[Task data]

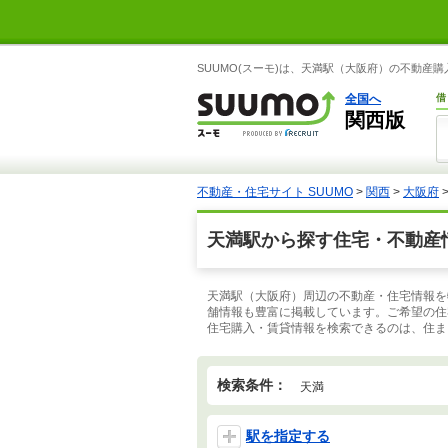
SUUMO(スーモ)は、天満駅（大阪府）の不動産
全国へ
借
関西版
不動産・住宅サイト SUUMO
>
関西
>
大阪府
天満駅から探す住宅・不動産
天満駅（大阪府）周辺の不動産・住宅情報を
舗情報も豊富に掲載しています。ご希望の住
住宅購入・賃貸情報を検索できるのは、住まい
検索条件：
天満
駅を指定する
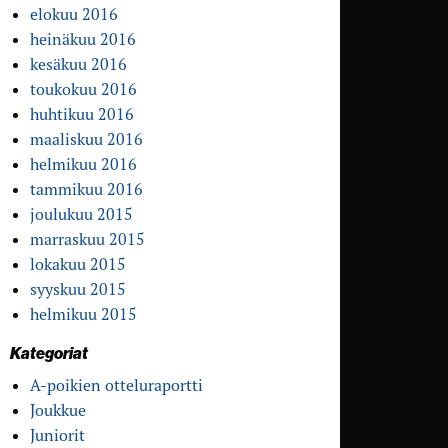
elokuu 2016
heinäkuu 2016
kesäkuu 2016
toukokuu 2016
huhtikuu 2016
maaliskuu 2016
helmikuu 2016
tammikuu 2016
joulukuu 2015
marraskuu 2015
lokakuu 2015
syyskuu 2015
helmikuu 2015
Kategoriat
A-poikien otteluraportti
Joukkue
Juniorit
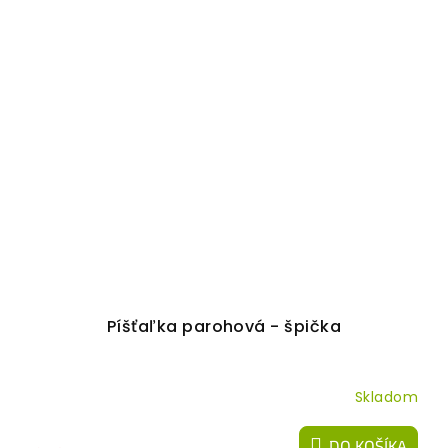
Píšťaľka parohová - špička
Skladom
DO KOŠÍKA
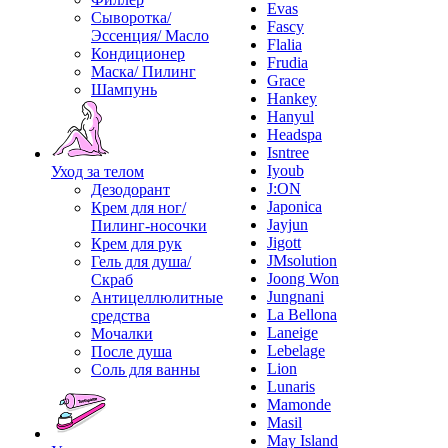
Evas
Сыворотка/
Fascy
Эссенция/ Масло
Flalia
Кондиционер
Frudia
Маска/ Пилинг
Grace
Шампунь
Hankey
Hanyul
Headspa
Isntree
Iyoub
Уход за телом
J:ON
Дезодорант
Japonica
Крем для ног/
Jayjun
Пилинг-носочки
Jigott
Крем для рук
JMsolution
Гель для душа/
Joong Won
Скраб
Jungnani
Антицеллюлитные
La Bellona
средства
Laneige
Мочалки
Lebelage
После душа
Lion
Соль для ванны
Lunaris
Mamonde
Masil
May Island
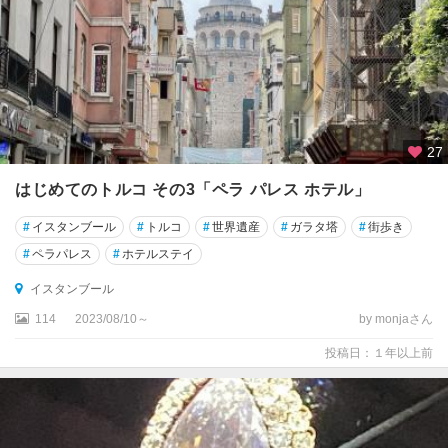
27
はじめてのトルコ その3「ペラ パレス ホテル」
#
イスタンブール
#
トルコ
#
世界遺産
#
ガラタ塔
#
街歩き
#
ペラパレス
#
ホテルステイ
イスタンブール
114
2023/08/10～
by monjaさん
投稿日：１年以上前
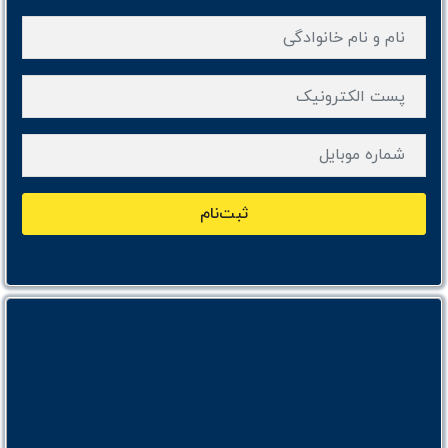
ثبت‌نام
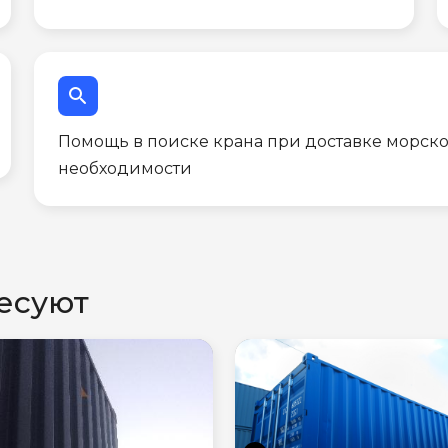
search
Помощь в поиске крана при доставке морско
необходимости
есуют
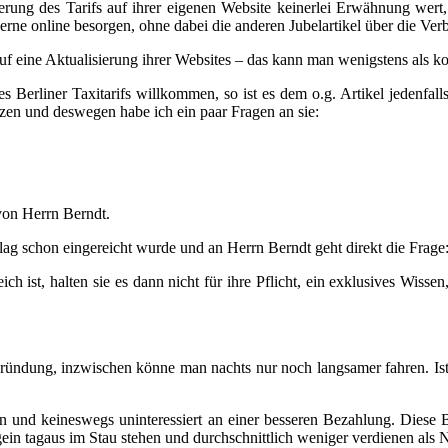
derung des Tarifs auf ihrer eigenen Website keinerlei Erwähnung wert
 gerne online besorgen, ohne dabei die anderen Jubelartikel über die Ve
uf eine Aktualisierung ihrer Websites – das kann man wenigstens als k
 Berliner Taxitarifs willkommen, so ist es dem o.g. Artikel jedenfal
zen und deswegen habe ich ein paar Fragen an sie:
 von Herrn Berndt.
hlag schon eingereicht wurde und an Herrn Berndt geht direkt die Frage
ich ist, halten sie es dann nicht für ihre Pflicht, ein exklusives Wiss
ründung, inzwischen könne man nachts nur noch langsamer fahren. Ist i
in und keineswegs uninteressiert an einer besseren Bezahlung. Diese 
ein tagaus im Stau stehen und durchschnittlich weniger verdienen als N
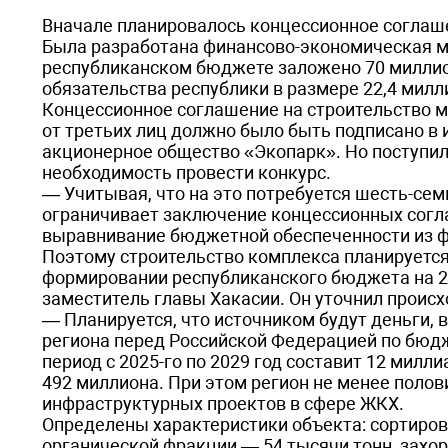
Вначале планировалось концессионное соглаше
Была разработана финансово-экономическая м
республиканском бюджете заложено 70 милли
обязательства республики в размере 22,4 милл
Концессионное соглашение на строительство 
от третьих лиц должно было быть подписано в 
акционерное общество «Экопарк». Но поступила
необходимость провести конкурс.
— Учитывая, что на это потребуется шесть-сем
ограничивает заключение концессионных согла
выравнивание бюджетной обес­печенности из 
Поэтому строительство комплекса планируется 
формировании республиканского бюджета на 202
заместитель главы Хакасии. Он уточнил проис
— Планируется, что источником будут деньги,
региона перед Российской Федерацией по бю
период с 2025-го по 2029 год составит 12 милл
492 миллиона. При этом регион не менее поло
инфраструктурных проектов в сфере ЖКХ.
Определены характеристики объекта: сортиров
органической фракции — 54 тысячи тонн, захо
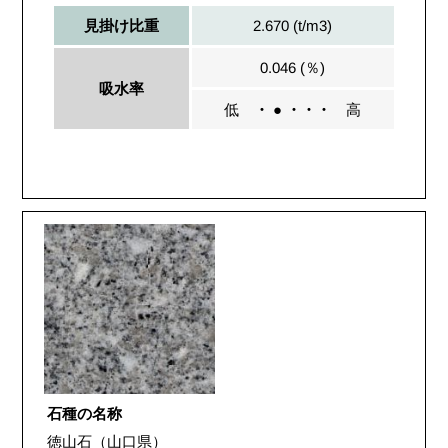
2.670 (t/m3)
見掛け比重
0.046 (％)
吸水率
低
・ ● ・・・
高
石種の名称
徳山石（山口県）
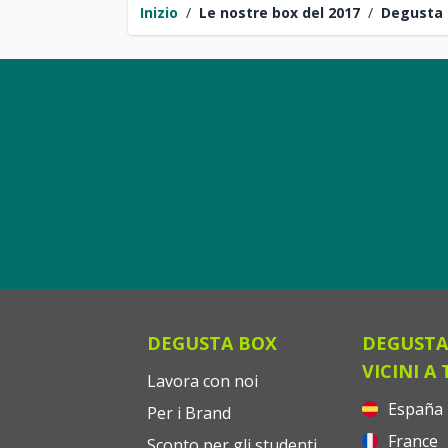
Inizio
/
Le nostre box del 2017
/
Degusta 
DEGUSTA BOX
DEGUSTA
VICINI A 
Lavora con noi
España
Per i Brand
France
Sconto per gli studenti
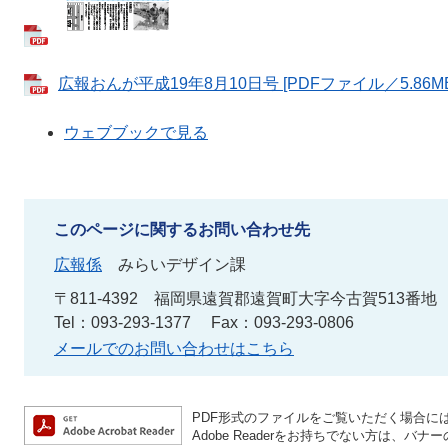
広報おんが平成19年8月10日号 [PDFファイル／5.86MB
ウェブブックで見る
このページに関するお問い合わせ先
広報係
みらいデザイン課
〒811-4392
福岡県遠賀郡遠賀町大字今古賀513番地
Tel：093-293-1377
Fax：093-293-0806
メールでのお問い合わせはこちら
PDF形式のファイルをご覧いただく場合には、A
Adobe Readerをお持ちでない方は、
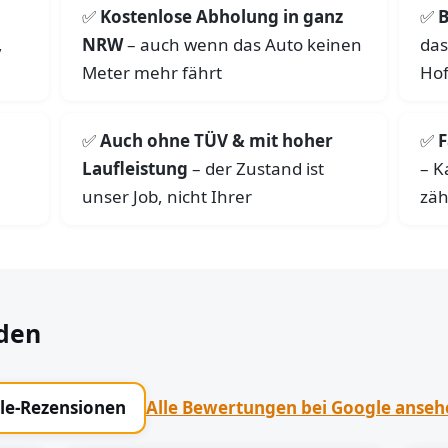
Kostenlose Abholung in ganz
B
,
NRW
– auch wenn das Auto keinen
das
Meter mehr fährt
Hof
Auch ohne TÜV & mit hoher
F
Laufleistung
– der Zustand ist
– K
unser Job, nicht Ihrer
zäh
den
gle-Rezensionen
Alle Bewertungen bei Google anse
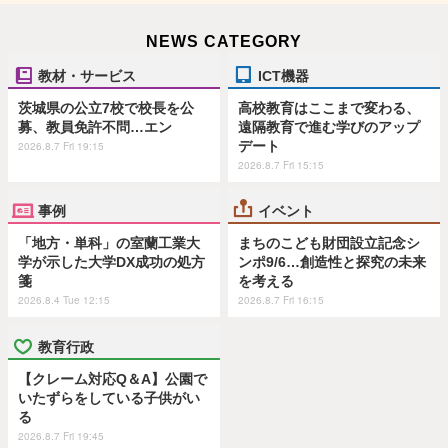
NEWS CATEGORY
教材・サービス
ICT機器
茨城県の公立7校で校長を公
高校教育はここまで変わる、
募、教員免許不問…エン
遠隔教育で進む学びのアップ
デート
2026.8.7 Fri 19:15
2026.8.7 Fri 15:15
事例
イベント
「地方・単科」の室蘭工業大
まちのこども財団設立記念シ
学が示した大学DX成功の処方
ンポ9/6…創造性と探究の未来
箋
を考える
2026.8.4 Tue 12:15
2026.8.7 Fri 16:15
教育行政
【クレーム対応Q＆A】公園で
いたずらをしている子供がい
る
2026.8.7 Fri 19:45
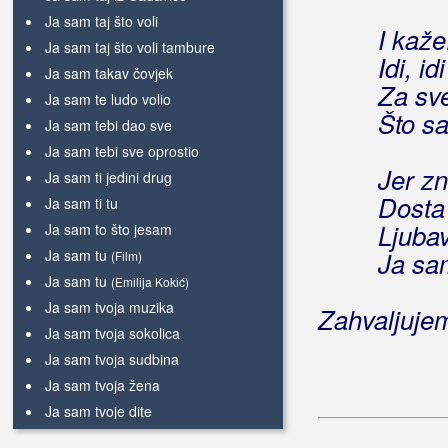
Ja sam taj što voli
I kaže
Ja sam taj što voli tambure
Idi, id
Ja sam takav čovjek
Za sve
Ja sam te ludo volio
Što sa
Ja sam tebi dao sve
Ja sam tebi sve oprostio
Jer z
Ja sam ti jedini drug
Dosta
Ja sam ti tu
Ljuba
Ja sam to što jesam
Ja sam tu
Ja sam
(Film)
Ja sam tu
(Emilija Kokić)
Ja sam tvoja muzika
Zahvaljuje
Ja sam tvoja sokolica
Ja sam tvoja sudbina
Ja sam tvoja žena
Ja sam tvoje dite
Ja sam uvijek bila druga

[/Task data]

• Aim of the task: In the copy, include exactly the lines from the one with "ンポ9/6…創造性と探究の未来" through the final line of the entries above, both ends counted, and no pictures.

• Response for this exercise:
ンポ9/6…創造性と探究の未来
箋
を考える
2026.8.4 Tue 12:15
2026.8.7 Fri 16:15
教育行政
【クレーム対応Q＆A】公園で
いたずらをしている子供がい
る
2026.8.7 Fri 19:45
Ja sam taj što voli
I kaže
Ja sam taj što voli tambure
Idi, id
Ja sam takav čovjek
Za sve
Ja sam te ludo volio
Što sa
Ja sam tebi dao sve
Ja sam tebi sve oprostio
Jer z
Ja sam ti jedini drug
Dosta
Ja sam ti tu
Ljuba
Ja sam to što jesam
Ja sam tu
Ja sam
(Film)
Ja sam tu
(Emilija Kokić)
Ja sam tvoja muzika
Zahvaljuje
Ja sam tvoja sokolica
Ja sam tvoja sudbina
Ja sam tvoja žena
Ja sam tvoje dite
Ja sam uvijek bila druga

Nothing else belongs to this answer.